PROVIDED DATA ->
**********
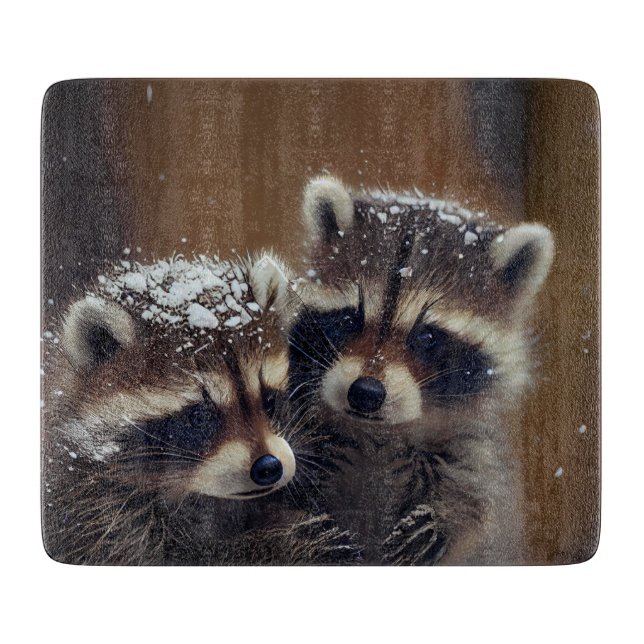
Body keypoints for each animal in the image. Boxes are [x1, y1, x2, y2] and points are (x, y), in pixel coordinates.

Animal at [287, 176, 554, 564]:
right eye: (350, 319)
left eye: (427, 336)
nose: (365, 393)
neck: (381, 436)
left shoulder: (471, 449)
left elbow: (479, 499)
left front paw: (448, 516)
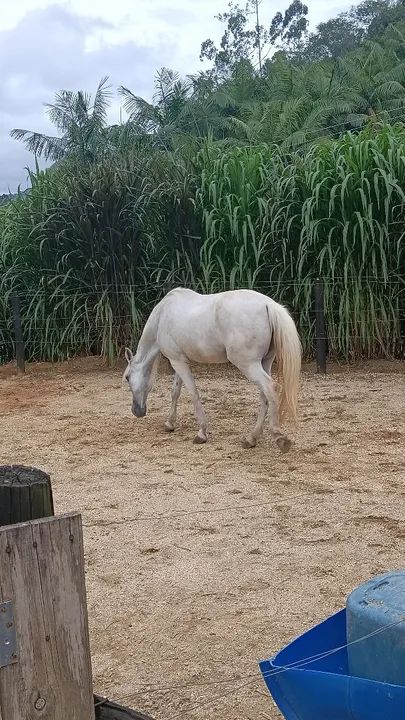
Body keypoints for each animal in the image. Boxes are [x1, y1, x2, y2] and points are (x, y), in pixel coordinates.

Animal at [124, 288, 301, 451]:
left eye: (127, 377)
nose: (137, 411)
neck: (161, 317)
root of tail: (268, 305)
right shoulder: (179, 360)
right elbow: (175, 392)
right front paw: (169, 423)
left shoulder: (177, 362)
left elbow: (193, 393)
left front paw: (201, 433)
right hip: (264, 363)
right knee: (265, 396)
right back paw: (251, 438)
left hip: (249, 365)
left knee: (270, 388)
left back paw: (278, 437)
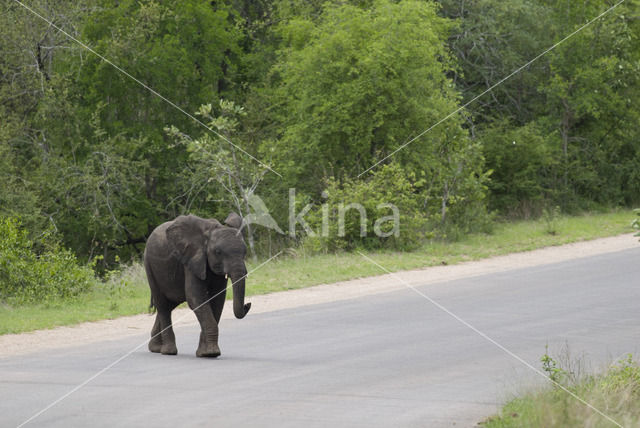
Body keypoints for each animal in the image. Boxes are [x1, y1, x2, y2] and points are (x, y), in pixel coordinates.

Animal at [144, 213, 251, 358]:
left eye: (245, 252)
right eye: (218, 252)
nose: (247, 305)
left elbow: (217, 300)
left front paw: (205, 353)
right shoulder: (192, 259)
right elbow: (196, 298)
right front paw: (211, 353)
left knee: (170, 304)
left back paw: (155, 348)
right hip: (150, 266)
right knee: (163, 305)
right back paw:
**********
YOUR GOAL -> Leaving aside the images, write out the entries above word for word.

FINISHED TASK ->
Body keypoints for each animal in the image. Boxes are [x1, y1, x2, y2] and points are (x, y), in pixel coordinates.

Animal at [287, 176, 554, 564]:
right eye: (350, 319)
left eye: (427, 336)
nose: (365, 393)
neck: (381, 436)
left shoulder: (471, 449)
left elbow: (479, 499)
left front paw: (448, 516)
Body keypoints for each animal in the image. Boxes are [x1, y1, x2, y2] and points are (x, y), in pixel coordinates.

Animal at [124, 288, 301, 451]:
left eye: (127, 377)
nose: (137, 411)
neck: (161, 317)
root of tail: (268, 305)
right shoulder: (179, 360)
right elbow: (175, 392)
right front paw: (169, 423)
left shoulder: (177, 362)
left elbow: (193, 393)
left front paw: (201, 433)
right hip: (264, 363)
right knee: (265, 396)
right back paw: (251, 438)
left hip: (249, 365)
left knee: (270, 388)
left back paw: (278, 437)
Body keypoints for each animal in the image. Boxes are [x1, y1, x2, y2] and points are (x, y), in pixel coordinates.

Animal at [144, 213, 251, 358]:
left eye: (245, 252)
right eye: (218, 252)
nose: (247, 305)
left elbow: (217, 300)
left front paw: (205, 353)
right shoulder: (192, 259)
right elbow: (196, 298)
right front paw: (211, 353)
left knee: (170, 304)
left back paw: (155, 348)
right hip: (150, 266)
right knee: (163, 305)
right back paw:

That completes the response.